Adaptive Reuse of Structures as Business Real Estate for Office, Retail or Small Business


An old gas station finds new life as a bar/restaurant in Pittsburgh.

Buildings often outlive their original purpose.

Old-fashioned gas stations become obsolete, mill buildings remain standing long after the industry they supported disappeared, or architecturally intricate government buildings stand empty among a growing residential community.

These buildings can often represent business real estate opportunities for offices that provide distinct design character and appeal, access to prime locations that could be otherwise difficult to acquire, and the possibility for more affordable acquisition.

Should you suggest an adaptive reuse to your client, or consider this approach for an upcoming business real estate project?

Let’s explore a few of the key considerations for this kind of property.

What Types of Businesses Are a Good Fit for Adaptive Reuse?

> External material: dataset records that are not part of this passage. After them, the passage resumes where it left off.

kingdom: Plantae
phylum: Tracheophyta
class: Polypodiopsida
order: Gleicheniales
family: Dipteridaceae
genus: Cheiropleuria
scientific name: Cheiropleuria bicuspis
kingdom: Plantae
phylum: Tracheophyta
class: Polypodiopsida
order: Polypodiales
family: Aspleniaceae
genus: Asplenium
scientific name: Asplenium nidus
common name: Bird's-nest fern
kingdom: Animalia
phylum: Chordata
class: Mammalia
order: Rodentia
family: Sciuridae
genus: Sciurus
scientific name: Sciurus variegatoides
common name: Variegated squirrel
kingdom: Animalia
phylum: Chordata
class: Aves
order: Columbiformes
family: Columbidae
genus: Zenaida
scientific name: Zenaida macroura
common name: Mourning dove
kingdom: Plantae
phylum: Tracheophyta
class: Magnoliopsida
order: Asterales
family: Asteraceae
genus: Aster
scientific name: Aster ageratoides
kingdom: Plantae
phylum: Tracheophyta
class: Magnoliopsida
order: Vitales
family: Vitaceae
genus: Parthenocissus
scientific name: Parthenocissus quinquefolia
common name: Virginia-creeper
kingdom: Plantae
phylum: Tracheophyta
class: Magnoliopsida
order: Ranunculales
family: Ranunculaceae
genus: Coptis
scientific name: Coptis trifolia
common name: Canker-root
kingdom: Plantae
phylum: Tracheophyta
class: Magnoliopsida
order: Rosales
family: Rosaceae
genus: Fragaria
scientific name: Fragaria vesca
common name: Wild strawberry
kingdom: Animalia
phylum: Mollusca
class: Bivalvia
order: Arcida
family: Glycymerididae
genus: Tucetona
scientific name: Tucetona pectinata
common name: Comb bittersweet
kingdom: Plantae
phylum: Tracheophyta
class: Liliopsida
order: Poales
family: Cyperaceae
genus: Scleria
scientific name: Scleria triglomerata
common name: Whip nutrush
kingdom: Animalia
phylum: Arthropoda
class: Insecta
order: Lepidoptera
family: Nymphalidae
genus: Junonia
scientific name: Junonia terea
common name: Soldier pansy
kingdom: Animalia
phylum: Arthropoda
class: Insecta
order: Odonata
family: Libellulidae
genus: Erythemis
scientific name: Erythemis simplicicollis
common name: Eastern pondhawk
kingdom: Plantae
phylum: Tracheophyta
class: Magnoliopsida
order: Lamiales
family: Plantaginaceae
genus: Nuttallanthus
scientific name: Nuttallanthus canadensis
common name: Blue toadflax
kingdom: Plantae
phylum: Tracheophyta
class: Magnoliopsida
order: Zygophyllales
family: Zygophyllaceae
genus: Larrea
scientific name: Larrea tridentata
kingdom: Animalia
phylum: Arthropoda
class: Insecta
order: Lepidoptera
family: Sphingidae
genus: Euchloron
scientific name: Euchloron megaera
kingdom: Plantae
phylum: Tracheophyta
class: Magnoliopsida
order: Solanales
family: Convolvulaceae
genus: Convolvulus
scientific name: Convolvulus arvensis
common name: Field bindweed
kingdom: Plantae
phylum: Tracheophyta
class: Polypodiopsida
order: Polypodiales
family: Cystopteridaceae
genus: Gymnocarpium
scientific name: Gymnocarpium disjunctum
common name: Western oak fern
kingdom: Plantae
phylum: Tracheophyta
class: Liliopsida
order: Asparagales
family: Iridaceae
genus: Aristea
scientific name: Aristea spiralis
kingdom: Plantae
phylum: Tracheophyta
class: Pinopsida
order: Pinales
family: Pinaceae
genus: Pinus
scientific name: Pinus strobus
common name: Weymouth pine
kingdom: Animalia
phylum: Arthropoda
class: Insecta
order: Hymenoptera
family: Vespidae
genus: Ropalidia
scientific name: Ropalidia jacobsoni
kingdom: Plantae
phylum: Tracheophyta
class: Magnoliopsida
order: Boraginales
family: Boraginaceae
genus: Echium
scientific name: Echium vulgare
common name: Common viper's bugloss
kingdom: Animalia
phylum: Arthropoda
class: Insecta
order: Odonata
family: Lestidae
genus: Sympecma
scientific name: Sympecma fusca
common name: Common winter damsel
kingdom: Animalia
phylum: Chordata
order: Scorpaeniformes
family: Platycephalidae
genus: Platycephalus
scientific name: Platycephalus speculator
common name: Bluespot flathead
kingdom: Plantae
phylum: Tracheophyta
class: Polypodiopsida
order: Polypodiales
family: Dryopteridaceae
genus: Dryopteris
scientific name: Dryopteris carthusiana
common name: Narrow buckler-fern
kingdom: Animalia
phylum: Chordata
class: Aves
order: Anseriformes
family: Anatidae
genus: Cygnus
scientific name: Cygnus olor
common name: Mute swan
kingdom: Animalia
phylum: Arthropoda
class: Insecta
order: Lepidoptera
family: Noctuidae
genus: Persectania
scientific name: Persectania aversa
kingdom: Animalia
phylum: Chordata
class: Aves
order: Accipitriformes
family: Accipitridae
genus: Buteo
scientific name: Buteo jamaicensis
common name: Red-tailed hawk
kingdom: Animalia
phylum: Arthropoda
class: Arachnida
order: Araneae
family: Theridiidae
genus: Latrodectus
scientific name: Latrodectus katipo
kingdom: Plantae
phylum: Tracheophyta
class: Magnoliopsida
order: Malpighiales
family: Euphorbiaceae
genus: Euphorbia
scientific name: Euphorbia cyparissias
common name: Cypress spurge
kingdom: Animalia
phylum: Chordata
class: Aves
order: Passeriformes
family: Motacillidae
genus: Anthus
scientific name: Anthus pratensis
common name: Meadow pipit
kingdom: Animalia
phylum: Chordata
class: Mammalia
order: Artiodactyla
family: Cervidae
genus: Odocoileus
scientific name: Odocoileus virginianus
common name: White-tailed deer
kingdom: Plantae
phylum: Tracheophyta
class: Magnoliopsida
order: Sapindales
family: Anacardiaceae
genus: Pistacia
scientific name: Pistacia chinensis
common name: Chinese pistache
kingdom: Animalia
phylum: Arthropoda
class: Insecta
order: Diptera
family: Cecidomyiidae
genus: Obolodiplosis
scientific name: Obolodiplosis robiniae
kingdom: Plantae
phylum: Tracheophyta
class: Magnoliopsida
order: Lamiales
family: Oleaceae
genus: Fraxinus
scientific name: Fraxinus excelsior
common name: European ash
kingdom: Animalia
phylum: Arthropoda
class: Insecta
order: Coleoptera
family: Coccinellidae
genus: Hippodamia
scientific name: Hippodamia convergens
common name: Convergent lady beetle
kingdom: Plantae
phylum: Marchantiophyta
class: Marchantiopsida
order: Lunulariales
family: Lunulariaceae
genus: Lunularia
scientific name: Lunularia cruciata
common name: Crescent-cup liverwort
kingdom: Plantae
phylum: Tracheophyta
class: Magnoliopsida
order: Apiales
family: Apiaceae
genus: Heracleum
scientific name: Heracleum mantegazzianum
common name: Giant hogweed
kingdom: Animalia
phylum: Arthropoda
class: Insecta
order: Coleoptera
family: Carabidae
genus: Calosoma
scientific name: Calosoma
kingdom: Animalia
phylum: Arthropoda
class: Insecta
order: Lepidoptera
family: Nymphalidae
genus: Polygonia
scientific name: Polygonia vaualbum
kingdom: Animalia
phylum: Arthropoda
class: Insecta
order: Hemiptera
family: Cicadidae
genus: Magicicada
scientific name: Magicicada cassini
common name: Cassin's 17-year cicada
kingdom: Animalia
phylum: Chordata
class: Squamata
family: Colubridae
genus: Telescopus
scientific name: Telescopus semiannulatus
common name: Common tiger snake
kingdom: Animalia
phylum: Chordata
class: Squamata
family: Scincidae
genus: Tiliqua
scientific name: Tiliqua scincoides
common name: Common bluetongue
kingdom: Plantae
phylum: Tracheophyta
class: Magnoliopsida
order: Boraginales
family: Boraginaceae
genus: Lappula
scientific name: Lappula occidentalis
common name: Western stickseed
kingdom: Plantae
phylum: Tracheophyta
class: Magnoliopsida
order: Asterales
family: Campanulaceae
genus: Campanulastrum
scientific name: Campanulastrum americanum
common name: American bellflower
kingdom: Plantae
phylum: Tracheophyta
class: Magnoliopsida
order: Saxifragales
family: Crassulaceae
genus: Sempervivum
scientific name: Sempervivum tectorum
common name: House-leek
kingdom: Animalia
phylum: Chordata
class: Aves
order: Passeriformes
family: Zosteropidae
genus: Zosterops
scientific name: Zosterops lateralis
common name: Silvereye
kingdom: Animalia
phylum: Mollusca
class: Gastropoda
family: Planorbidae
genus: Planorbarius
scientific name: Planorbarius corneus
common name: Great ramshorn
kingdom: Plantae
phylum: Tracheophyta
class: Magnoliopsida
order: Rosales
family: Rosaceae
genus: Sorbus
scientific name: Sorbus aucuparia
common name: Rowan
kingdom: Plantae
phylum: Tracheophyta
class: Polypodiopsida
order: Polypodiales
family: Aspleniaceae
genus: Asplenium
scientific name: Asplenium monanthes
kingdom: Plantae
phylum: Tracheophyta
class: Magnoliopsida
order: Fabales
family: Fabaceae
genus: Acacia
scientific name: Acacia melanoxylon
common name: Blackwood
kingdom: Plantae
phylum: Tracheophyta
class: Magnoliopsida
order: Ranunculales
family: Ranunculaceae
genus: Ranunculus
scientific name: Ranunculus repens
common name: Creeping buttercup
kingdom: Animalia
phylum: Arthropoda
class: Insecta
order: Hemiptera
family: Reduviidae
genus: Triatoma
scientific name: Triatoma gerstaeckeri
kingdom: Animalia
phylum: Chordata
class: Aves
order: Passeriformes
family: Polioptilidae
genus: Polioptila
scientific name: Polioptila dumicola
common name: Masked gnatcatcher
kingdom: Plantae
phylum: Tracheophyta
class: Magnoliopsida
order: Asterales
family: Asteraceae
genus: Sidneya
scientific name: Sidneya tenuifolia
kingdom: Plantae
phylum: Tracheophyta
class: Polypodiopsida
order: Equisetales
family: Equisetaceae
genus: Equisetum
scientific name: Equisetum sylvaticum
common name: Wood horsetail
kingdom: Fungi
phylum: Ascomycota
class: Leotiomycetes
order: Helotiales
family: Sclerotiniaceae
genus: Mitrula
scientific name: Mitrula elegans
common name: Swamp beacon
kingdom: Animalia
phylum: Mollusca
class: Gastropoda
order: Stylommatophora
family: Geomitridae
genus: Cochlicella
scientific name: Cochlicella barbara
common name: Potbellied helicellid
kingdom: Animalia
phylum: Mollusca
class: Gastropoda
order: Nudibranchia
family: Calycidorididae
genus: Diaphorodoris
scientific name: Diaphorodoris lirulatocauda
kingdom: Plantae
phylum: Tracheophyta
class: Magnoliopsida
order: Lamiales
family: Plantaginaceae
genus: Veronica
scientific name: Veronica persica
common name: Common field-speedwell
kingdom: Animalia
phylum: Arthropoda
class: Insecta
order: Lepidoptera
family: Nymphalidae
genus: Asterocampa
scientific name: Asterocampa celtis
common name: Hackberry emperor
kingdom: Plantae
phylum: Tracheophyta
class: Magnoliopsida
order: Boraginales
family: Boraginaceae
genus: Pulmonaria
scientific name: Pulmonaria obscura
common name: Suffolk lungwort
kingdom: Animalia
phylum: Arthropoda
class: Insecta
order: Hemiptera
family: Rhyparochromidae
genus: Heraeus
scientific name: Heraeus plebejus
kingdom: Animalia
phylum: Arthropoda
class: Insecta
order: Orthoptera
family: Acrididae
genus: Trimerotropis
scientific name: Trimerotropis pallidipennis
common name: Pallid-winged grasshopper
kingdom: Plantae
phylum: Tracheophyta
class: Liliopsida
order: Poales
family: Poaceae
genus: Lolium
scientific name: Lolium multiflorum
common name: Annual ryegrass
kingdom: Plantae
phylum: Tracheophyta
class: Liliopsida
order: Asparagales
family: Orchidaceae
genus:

Adaptive reuse is most popular in small towns and along busy corridors, and is most often suited best to small business real estate, such as professional offices, retail boutiques, and services such as salons or coffee shops. The existing structures lend a comfortable aesthetic that often compliments these kinds of businesses, and the typically central location allows small businesses to nestle among the community and establish important relationships with customers and neighbors.

The Pros and Cons of Adaptive Reuse

There are many considerations to weigh when facing the option of adaptive reuse for a business real estate project. While the pros and cons are always unique to a particular situation, many of the following apply to adaptive reuse projects anywhere:


  • Existing inventory of well-built structures
  • Access to financing incentives
  • Potentially low acquisition costs
  • Proximity to large population centers
  • Environmental benefits, such as reduced waste from demolition of old structures and reduced energy from generating new materials
  • Social benefits: adaptive reuse can help repair the social fabric of deteriorating urban communities
  • Possibility to live and work in the same building
  • Marketing/ branding potential: Adaptive reuse contributes to a business’s personality and makes a statement about the owner’s investment in the local community


  • Potentially high cost of development due to governmental processes such as permitting, planning and historic permissions
  • Potentially high construction costs due to common environmental issues (e.g. lead and asbestos)
  • Potentially higher design costs to address change-of-use, bring codes up to date, update infrastructure such as outdated HVAC and electrical systems
  • Existing building design layout and site constraints
  • Historic preservation designation can limit exterior alterations
  • Lack of ADA accessibility


What Should You Look For?

Existing structures that are ripe for adaptive reuse can often be found in former factories, schools, agricultural structures, churches, and even gas stations. Because every structure will have its own challenges and opportunities, it is crucial to do as much investigative research into the existing conditions as possible. Who knows what you'll find when you open up a floor or wall?

RELATED: Find out about adaptive resue specifically for industrial buildings

Adaptive reuse can be unpredictable, expensive and time-consuming. It can mean added red tape, time, and money. However, the pros often outweigh the cons. Finished adaptive reuse projects are sustainable and environmentally responsible, often financially successful, and enhance the community with a sense of character and history.